Right before or right after that night I got terribly sick, for the first time in eons. It was clearly the flu, though confusing to have in May, plus I’d gotten a flu shot the winter before. In other words, I defied the odds. I lay in bed for a week, begging for limewater and chunks of pineapple. We had just moved into the house together; boxes filled rooms. Chris patiently moved them unpacked what he could, hung paintings, minded my children and brought me pineapple and specialty liquids.
Driving back through downtown today after that delivery I noticed, again, the tent compounds, some lining busy meridians, completely exposed to the elements, others with a modicum of protection due to their locations beneath overpasses. In a few hours, I knew, a storm was coming, and these tents and tent compounds looked ill-equipped to handle strong winds and torrential rain.
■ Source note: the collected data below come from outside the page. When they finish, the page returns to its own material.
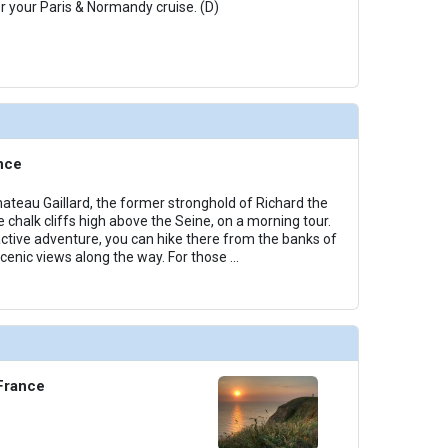
or your Paris & Normandy cruise. (D)
nce
hateau Gaillard, the former stronghold of Richard the
e chalk cliffs high above the Seine, on a morning tour.
 active adventure, you can hike there from the banks of
scenic views along the way. For those
...
 France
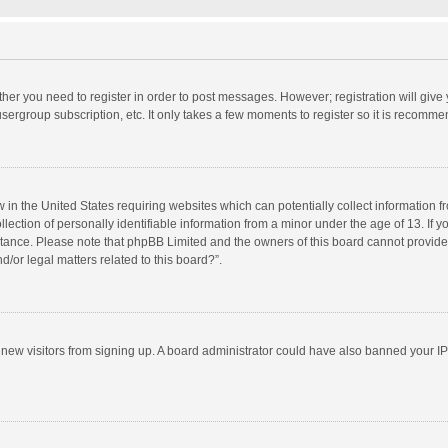
ether you need to register in order to post messages. However; registration will give
sergroup subscription, etc. It only takes a few moments to register so it is recomm
w in the United States requiring websites which can potentially collect information 
tion of personally identifiable information from a minor under the age of 13. If you 
istance. Please note that phpBB Limited and the owners of this board cannot provide 
/or legal matters related to this board?”.
nt new visitors from signing up. A board administrator could have also banned your I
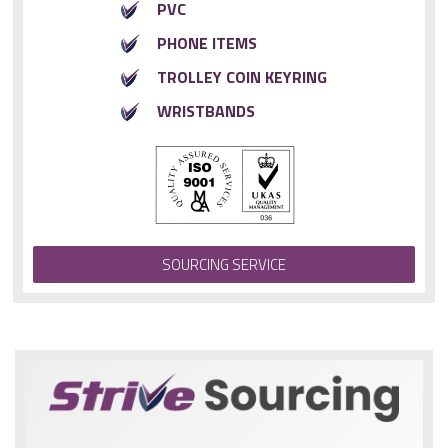
PVC
PHONE ITEMS
TROLLEY COIN KEYRING
WRISTBANDS
SOURCING SERVICE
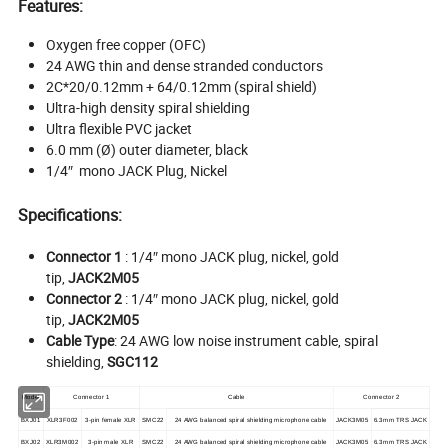
Features:
Oxygen free copper (OFC)
24 AWG thin and dense stranded conductors
2C*20/0.12mm + 64/0.12mm (spiral shield)
Ultra-high density spiral shielding
Ultra flexible PVC jacket
6.0 mm (Ø) outer diameter, black
1/4″ mono JACK Plug, Nickel
Specifications:
Connector 1
: 1/4″ mono JACK plug, nickel, gold
tip,
JACK2M05
Connector 2
: 1/4″ mono JACK plug, nickel, gold
tip,
JACK2M05
Cable Type
: 24 AWG low noise instrument cable, spiral
shielding,
SGC112
Model
Connector 1
Cable
Connector 2
BXJ01
XLR3F002
3-pin female XLR
SMC22
24 AWG balanced spiral shielding microphone cable
JACK3M05
6.3mm TRS JACK
BXJ02
XLR3M002
3-pin male XLR
SMC22
24 AWG balanced spiral shielding microphone cable
JACK3M05
6.3mm TRS JACK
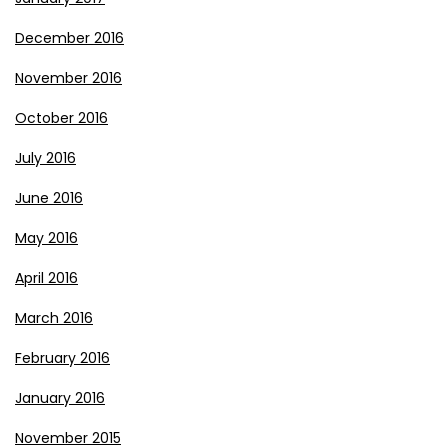
December 2016
November 2016
October 2016
July 2016
June 2016
May 2016
April 2016
March 2016
February 2016
January 2016
November 2015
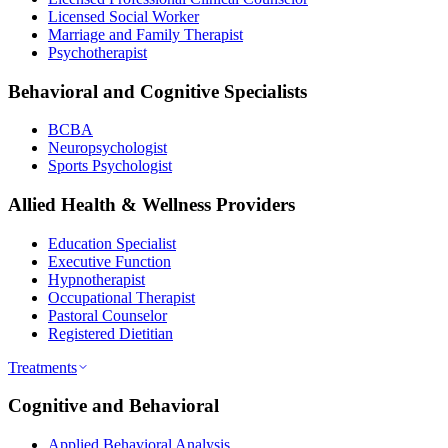
Licensed Social Worker
Marriage and Family Therapist
Psychotherapist
Behavioral and Cognitive Specialists
BCBA
Neuropsychologist
Sports Psychologist
Allied Health & Wellness Providers
Education Specialist
Executive Function
Hypnotherapist
Occupational Therapist
Pastoral Counselor
Registered Dietitian
Treatments
Cognitive and Behavioral
Applied Behavioral Analysis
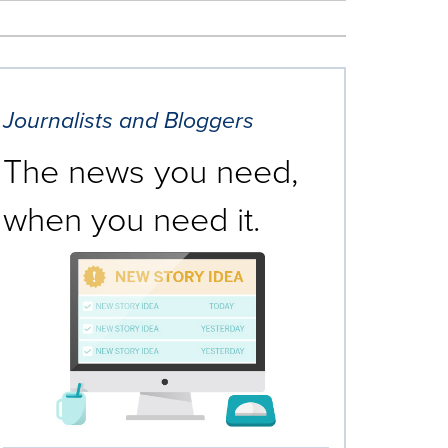
Journalists and Bloggers
The news you need,
when you need it.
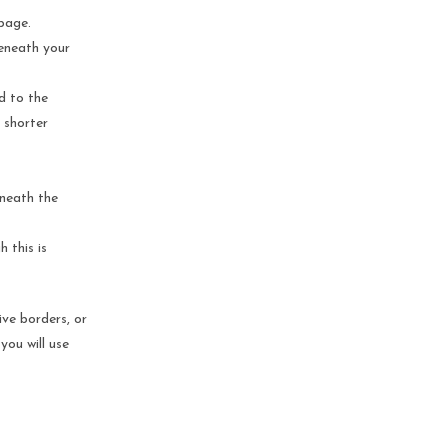
 page.
beneath your
d to the
 shorter
eneath the
 this is
ive borders, or
you will use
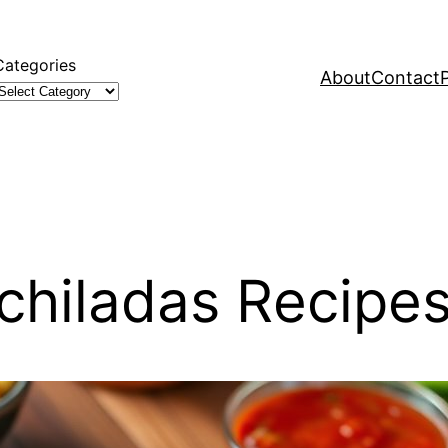
Categories
About
Contact
chiladas Recipe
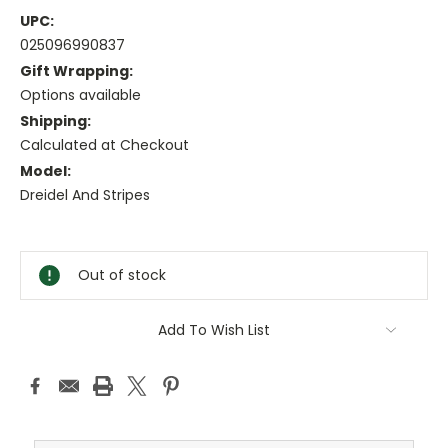
UPC:
025096990837
Gift Wrapping:
Options available
Shipping:
Calculated at Checkout
Model:
Dreidel And Stripes
Current
Stock:
Out of stock
Add To Wish List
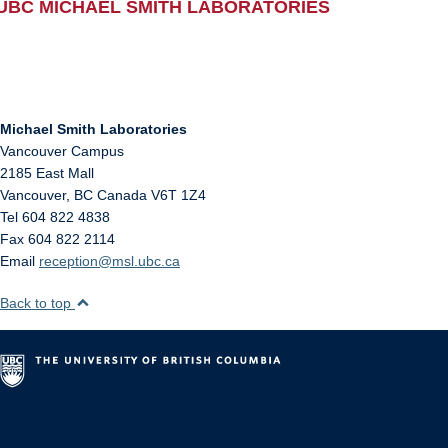
UBC MICHAEL SMITH LABORATORIES
Michael Smith Laboratories
Vancouver Campus
2185 East Mall
Vancouver
,
BC
Canada
V6T 1Z4
Tel 604 822 4838
Fax 604 822 2114
Email
reception@msl.ubc.ca
Back to top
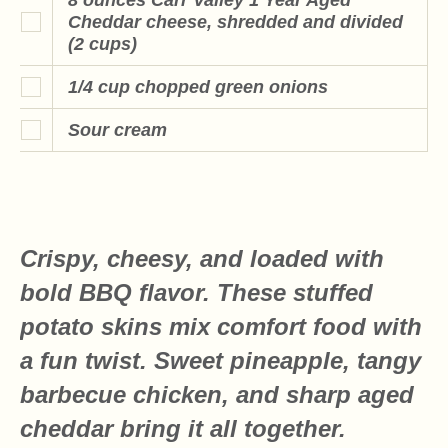
Cheddar cheese, shredded and divided
(2 cups)
1/4 cup chopped green onions
Sour cream
Crispy, cheesy, and loaded with
bold BBQ flavor. These stuffed
potato skins mix comfort food with
a fun twist. Sweet pineapple, tangy
barbecue chicken, and sharp aged
cheddar bring it all together.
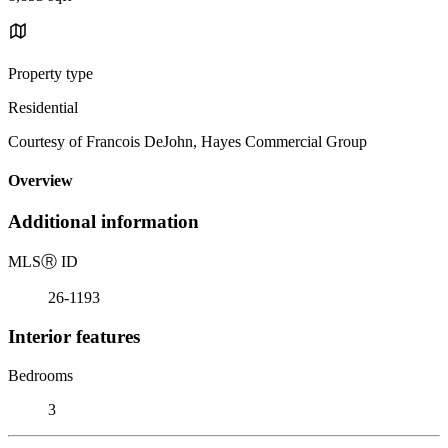
Property type
Residential
Courtesy of Francois DeJohn, Hayes Commercial Group
Overview
Additional information
MLS
Ⓡ
ID
26-1193
Interior features
Bedrooms
3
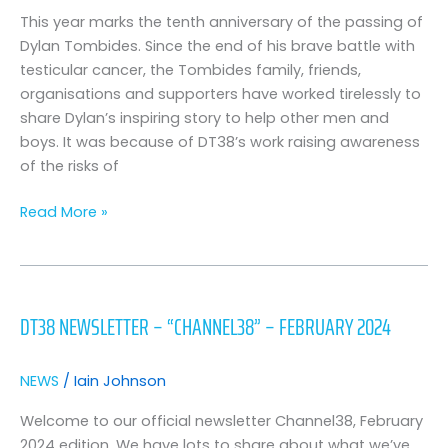
says
This year marks the tenth anniversary of the passing of
“i
Dylan Tombides. Since the end of his brave battle with
very
testicular cancer, the Tombides family, friends,
nearly
organisations and supporters have worked tirelessly to
didn’t
share Dylan’s inspiring story to help other men and
do
boys. It was because of DT38’s work raising awareness
anything
of the risks of
about
it,
Read More »
then
i
thought
DT38
of
Newsletter
DT38 NEWSLETTER – “CHANNEL38” – FEBRUARY 2024
dylan”
–
“Channel38”
–
NEWS
/
Iain Johnson
February
2024
Welcome to our official newsletter Channel38, February
2024 edition. We have lots to share about what we’ve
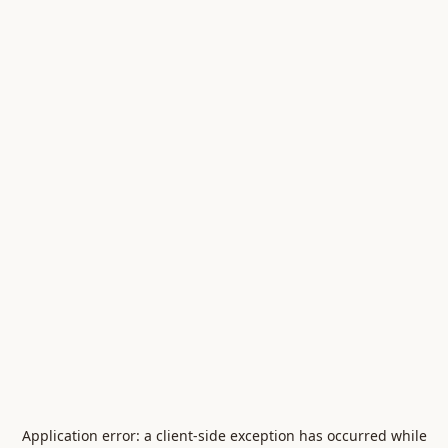
Application error: a
client
-side exception has occurred while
I wanted to warn them, tie your stuff down, move to higher ground if you can, find shelter if you’re able to. As if they didn’t know (maybe they didn’t, probably they did), but the roll of dice that would land my vehicle in the correct lane at at red light or with no cars behind me never happened. And the GrubHub app was tracking my location, noting my progress. Clients weren’t paying for detours.
I was cruising East on Cesar Chavez to pick up food from an Indian restaurant I’d never been to– maybe it’ll be a find, I thought. There was a skinny old man at the corner with a walking stick and a cardboard sign, and I was finally in the left lane, two cars back from the corner, and the light was red.
Do you like oranges, I called through my mask as I waved him over. I had three clementines in my left hand sticking out my driver’s side window.
He came over. “They’re my wife’s favorite,” said.
“OK, hang on,” I told him, scrambling to put the clementines back in their mesh sack so I could give him the whole bag.
He took it gracefully as I called out, my best to your wife. The light changed. As I drove on to the next place, I acknowledged that it was he doing me the favor.